I also appreciate, because we are starting to look at this, and my colleague Todd Doherty is here, who has been long advocating for a national strategy on operational stress.... Your three recommendations were very helpful. I'm going to explore number two for a moment, on the national institute.

In many ways, the previous government, working with universities, Veterans Affairs, DND, CIMHVR, and Dr. Aiken at Queen's, and their network of I think as many as 25 or 26 universities now.... Is that institute, in some ways, or do you think it could be....? Does it need a broader mandate? Can it be that national institute you're talking about?

11:40 a.m.

Professor of Psychiatry, University of Manitoba, As an Individual

Dr. Jitender Sareen

I think it probably requires a separate institute or a partnership.

I want to highlight the importance of the institute. First, everybody has a bias, including me, drug companies, and police. One piece is to try to bring people together to really look at the science and try to understand the truth—does this work or does it not?

The other important reason there's a need for an institute is that we know from research that usually a research discovery sits on a bookshelf for 30 years before it comes into clinical practice. These kinds of institutes really drive the relationship among policy-makers, stakeholders, and academics. We academics like to sit in an office and write papers. This gets us out to understand what the questions are: what are the firefighters and the national firefighters association dealing with at this time, and can we work together on addressing these questions in a timely manner?

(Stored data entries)
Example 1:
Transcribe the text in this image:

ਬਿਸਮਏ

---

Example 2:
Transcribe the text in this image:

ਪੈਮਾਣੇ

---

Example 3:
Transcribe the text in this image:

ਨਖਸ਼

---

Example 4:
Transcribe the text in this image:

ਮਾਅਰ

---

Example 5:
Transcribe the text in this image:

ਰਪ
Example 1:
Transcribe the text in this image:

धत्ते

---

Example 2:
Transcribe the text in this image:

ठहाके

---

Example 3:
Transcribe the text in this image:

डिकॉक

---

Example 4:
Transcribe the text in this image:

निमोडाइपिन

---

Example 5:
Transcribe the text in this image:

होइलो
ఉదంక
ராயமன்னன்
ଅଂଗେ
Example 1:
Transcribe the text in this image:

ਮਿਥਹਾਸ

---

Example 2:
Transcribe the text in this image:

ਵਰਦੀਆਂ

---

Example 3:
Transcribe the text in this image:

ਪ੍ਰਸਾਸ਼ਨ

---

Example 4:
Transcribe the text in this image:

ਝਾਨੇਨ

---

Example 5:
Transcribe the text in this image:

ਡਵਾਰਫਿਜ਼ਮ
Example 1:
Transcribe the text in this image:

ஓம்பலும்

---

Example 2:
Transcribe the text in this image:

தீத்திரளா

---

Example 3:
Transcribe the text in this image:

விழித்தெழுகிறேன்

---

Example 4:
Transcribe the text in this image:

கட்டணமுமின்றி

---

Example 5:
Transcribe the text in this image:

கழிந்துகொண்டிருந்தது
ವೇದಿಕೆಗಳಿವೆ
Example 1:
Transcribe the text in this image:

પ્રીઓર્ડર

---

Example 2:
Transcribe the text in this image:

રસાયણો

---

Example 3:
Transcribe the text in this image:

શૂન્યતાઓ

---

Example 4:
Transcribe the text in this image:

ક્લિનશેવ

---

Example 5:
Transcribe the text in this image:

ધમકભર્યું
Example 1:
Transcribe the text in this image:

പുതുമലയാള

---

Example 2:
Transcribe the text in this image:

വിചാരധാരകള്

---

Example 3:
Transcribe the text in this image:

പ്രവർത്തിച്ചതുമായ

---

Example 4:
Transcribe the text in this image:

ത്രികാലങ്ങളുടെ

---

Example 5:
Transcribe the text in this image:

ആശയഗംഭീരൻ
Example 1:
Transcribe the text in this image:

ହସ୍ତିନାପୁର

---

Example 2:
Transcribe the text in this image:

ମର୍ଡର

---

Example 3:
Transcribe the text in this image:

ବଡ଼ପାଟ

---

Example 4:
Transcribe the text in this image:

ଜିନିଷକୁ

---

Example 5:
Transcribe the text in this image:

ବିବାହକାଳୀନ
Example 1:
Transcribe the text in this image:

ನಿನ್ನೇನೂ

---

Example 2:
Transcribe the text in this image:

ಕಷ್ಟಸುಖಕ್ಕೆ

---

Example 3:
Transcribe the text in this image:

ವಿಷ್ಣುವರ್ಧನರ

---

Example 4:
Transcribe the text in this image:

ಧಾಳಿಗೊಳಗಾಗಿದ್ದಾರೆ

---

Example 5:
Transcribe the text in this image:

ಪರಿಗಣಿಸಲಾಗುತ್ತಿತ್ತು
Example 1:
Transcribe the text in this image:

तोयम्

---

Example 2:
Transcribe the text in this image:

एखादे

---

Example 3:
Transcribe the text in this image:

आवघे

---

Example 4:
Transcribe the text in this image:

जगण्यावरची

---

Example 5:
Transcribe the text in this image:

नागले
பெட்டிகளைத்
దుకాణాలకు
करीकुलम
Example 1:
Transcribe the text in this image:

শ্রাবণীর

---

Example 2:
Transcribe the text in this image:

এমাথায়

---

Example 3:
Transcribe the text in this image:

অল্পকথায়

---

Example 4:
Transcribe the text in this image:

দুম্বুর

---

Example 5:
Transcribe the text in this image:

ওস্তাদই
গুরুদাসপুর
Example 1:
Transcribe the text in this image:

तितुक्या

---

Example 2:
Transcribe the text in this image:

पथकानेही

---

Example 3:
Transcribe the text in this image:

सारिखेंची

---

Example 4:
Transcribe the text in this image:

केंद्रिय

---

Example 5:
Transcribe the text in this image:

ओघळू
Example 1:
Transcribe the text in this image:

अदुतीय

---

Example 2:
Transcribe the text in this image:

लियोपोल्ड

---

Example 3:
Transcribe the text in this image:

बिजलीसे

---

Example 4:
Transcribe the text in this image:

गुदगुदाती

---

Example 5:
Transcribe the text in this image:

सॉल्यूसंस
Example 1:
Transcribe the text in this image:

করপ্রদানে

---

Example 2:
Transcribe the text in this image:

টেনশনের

● **Task 1**
According to the testimony about a national research institute, how long does a research discovery usually sit on a bookshelf before it reaches clinical practice?
● **Task 2**
Write out the part of the testimony about a national research institute that opens with the words containing "Professor of Psychiatry, University" and closes with "or a partnership.".
● **Task 3**
Extend the testimony about a national research institute, starting right after its last sentence.

● **Answer section 1**
About 30 years.

● **Answer section 2**
Professor of Psychiatry, University of Manitoba, As an Individual

Dr. Jitender Sareen

I think it probably requires a separate institute or a partnership.

● **Answer section 3**
11:40 a.m.

Conservative

Erin O'Toole Conservative Durham, ON

Can I jump in? I want to get one more question in, and I'm conscious of my time.

You talked a little bit, under the national institute section of your recommendation, about the online resources. One thing we developed while I was minister—and I was very happy to see the new minister roll it out—was online tools for caregivers particularly, or for people working with somebody struggling with OSIs in the home. Have you had the chance to look at or contribute to what Veterans Affairs produced, and what are your thoughts on these tools going forward?

11:40 a.m.

Liberal

The Chair Liberal Rob Oliphant

Be very quick, please.

11:40 a.m.

Professor of Psychiatry, University of Manitoba, As an Individual

Dr. Jitender Sareen

I think it's the future. I think that trying to get people to have access—and we use large classrooms where we give people self-help tools they can utilize at home—is the future of care.

11:40 a.m.

Conservative

Erin O'Toole Conservative Durham, ON

Thank you.

11:40 a.m.

Liberal

The Chair Liberal Rob Oliphant

Monsieur Dubé.

11:40 a.m.

NDP

Matthew Dubé NDP Beloeil—Chambly, QC

Thank you, Mr. Chair.

Thank you, gentlemen, for being here today.

In the context of this study and related issues, the situation facing corrections officers is being somewhat overlooked. An officer once told me that the people who perform those duties sometimes feel like forgotten police officers, in the sense that most people have no idea that officers on the front lines have to deal with extremely difficult situations.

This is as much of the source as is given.